__TASK DETAILS__
An exact copy of all records is expected, minus the images.

__SUPPLIED DATA__
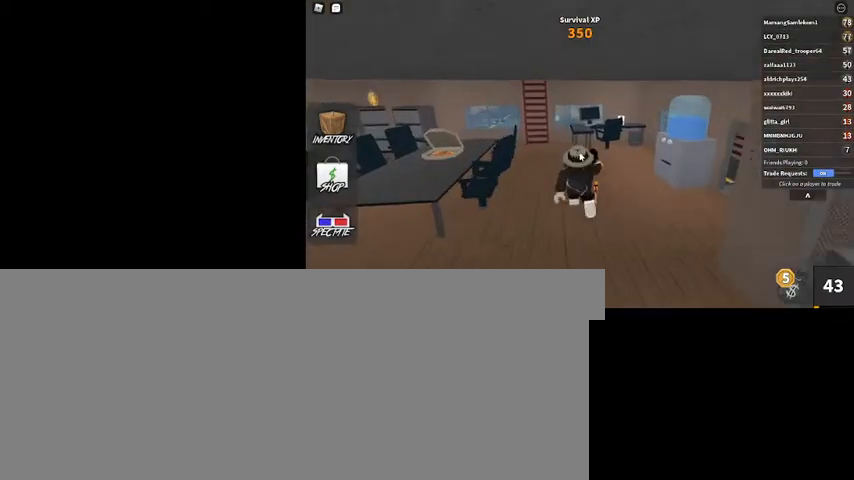
{"keys": ["w"], "mouse": ["right"], "events": []}
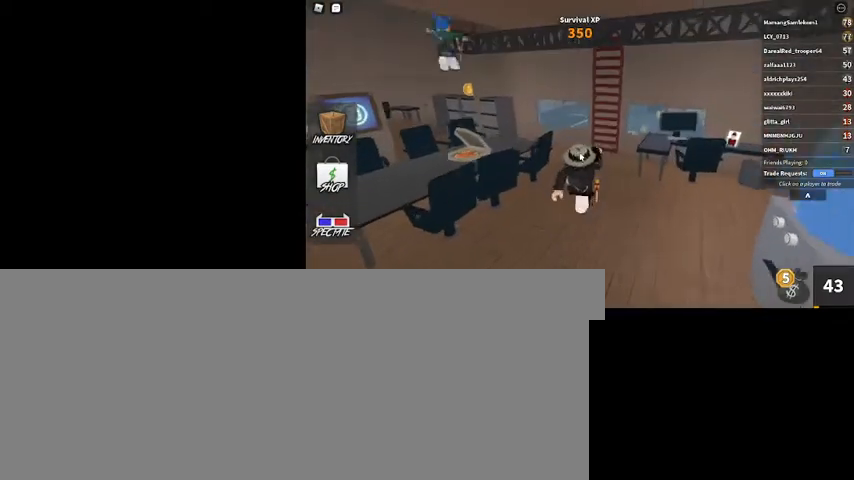
{"keys": ["w"], "mouse": ["right"], "events": []}
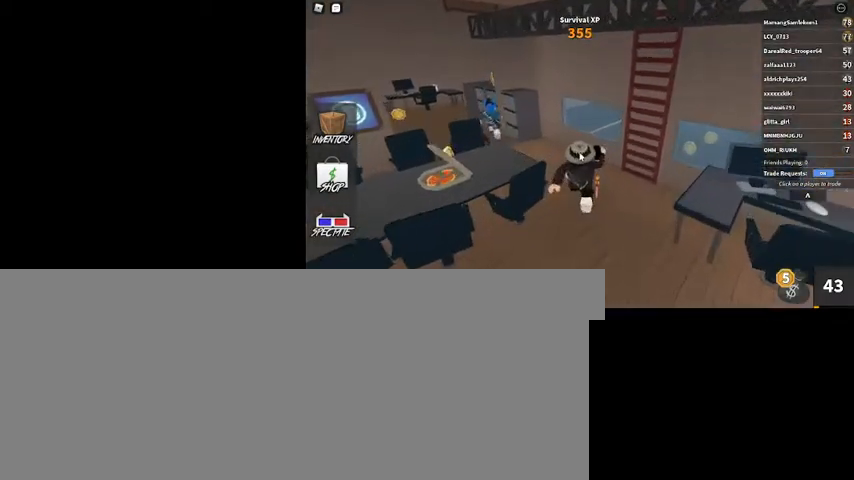
{"keys": ["w"], "mouse": ["right"], "events": [[400, "a", "down"], [500, "a", "up"]]}
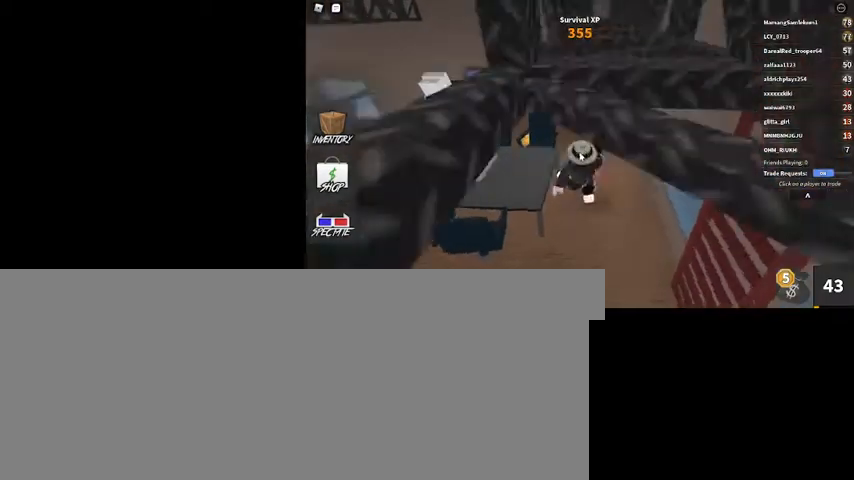
{"keys": ["w"], "mouse": ["right"], "events": []}
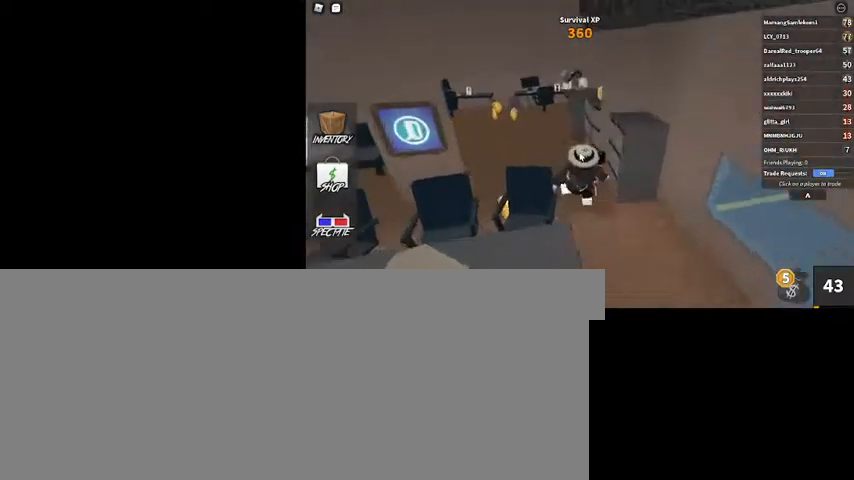
{"keys": ["a", "shift_l", "w"], "mouse": [], "events": [[33, "a", "down"], [400, "shift_l", "down"], [467, "mouse_right", "up"]]}
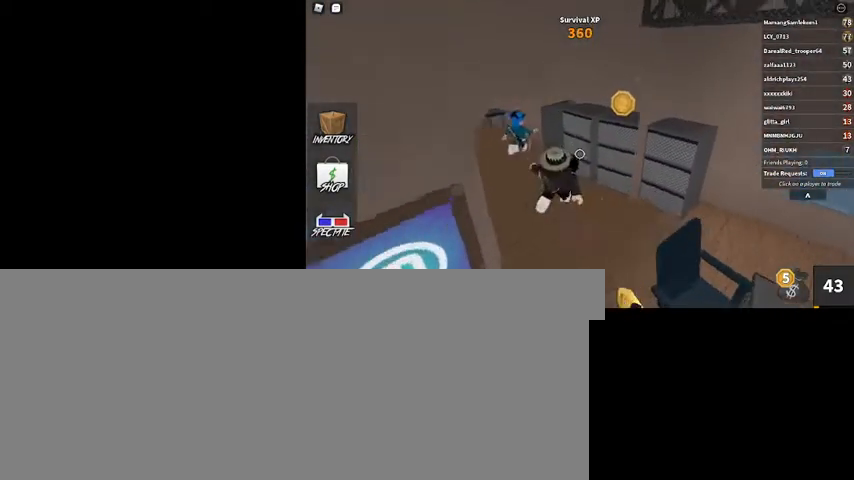
{"keys": ["a", "w"], "mouse": [], "events": [[100, "shift_l", "up"]]}
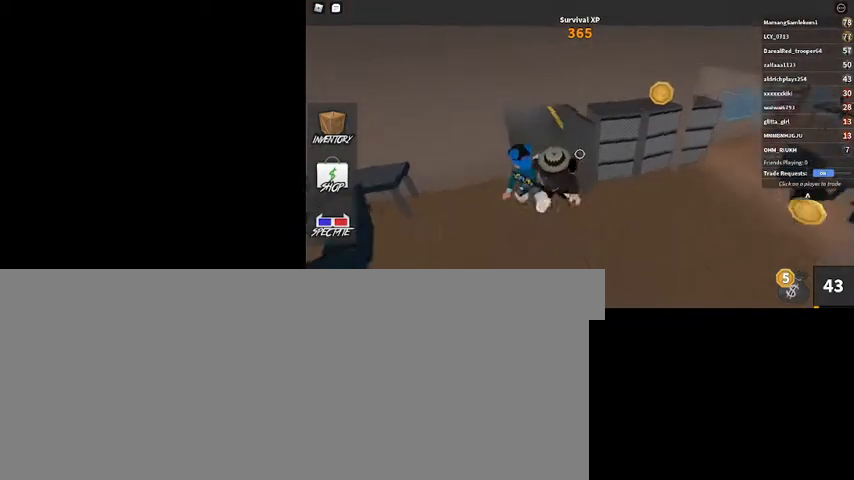
{"keys": ["a", "w"], "mouse": ["right"], "events": [[200, "shift_l", "down"], [333, "mouse_right", "down"], [367, "shift_l", "up"]]}
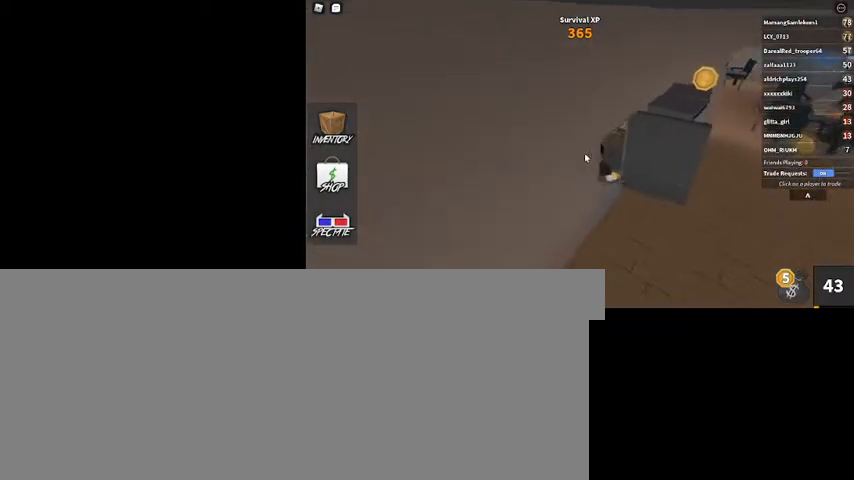
{"keys": ["a", "w"], "mouse": ["right"], "events": []}
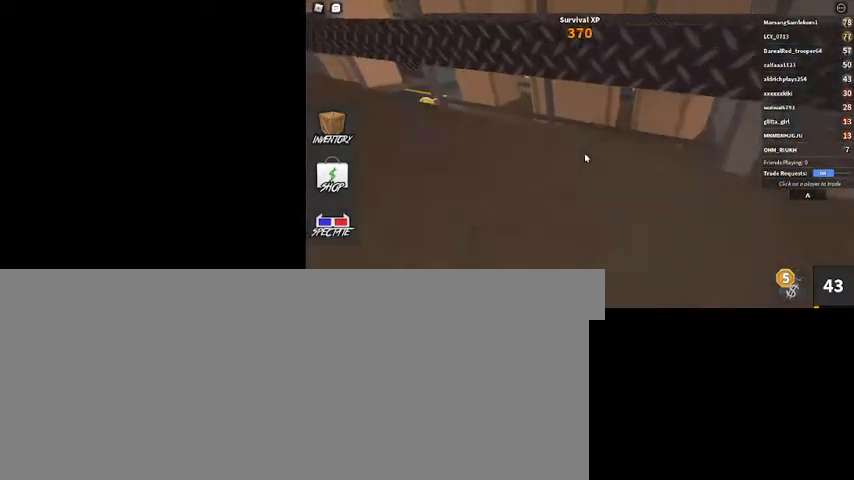
{"keys": ["w"], "mouse": ["right"], "events": [[367, "a", "up"]]}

__PROBLEM SOLUTION__
{"keys": ["w"], "mouse": ["right"], "events": []}
{"keys": ["w"], "mouse": ["right"], "events": []}
{"keys": ["w"], "mouse": ["right"], "events": [[400, "a", "down"], [500, "a", "up"]]}
{"keys": ["w"], "mouse": ["right"], "events": []}
{"keys": ["a", "shift_l", "w"], "mouse": [], "events": [[33, "a", "down"], [400, "shift_l", "down"], [467, "mouse_right", "up"]]}
{"keys": ["a", "w"], "mouse": [], "events": [[100, "shift_l", "up"]]}
{"keys": ["a", "w"], "mouse": ["right"], "events": [[200, "shift_l", "down"], [333, "mouse_right", "down"], [367, "shift_l", "up"]]}
{"keys": ["a", "w"], "mouse": ["right"], "events": []}
{"keys": ["w"], "mouse": ["right"], "events": [[367, "a", "up"]]}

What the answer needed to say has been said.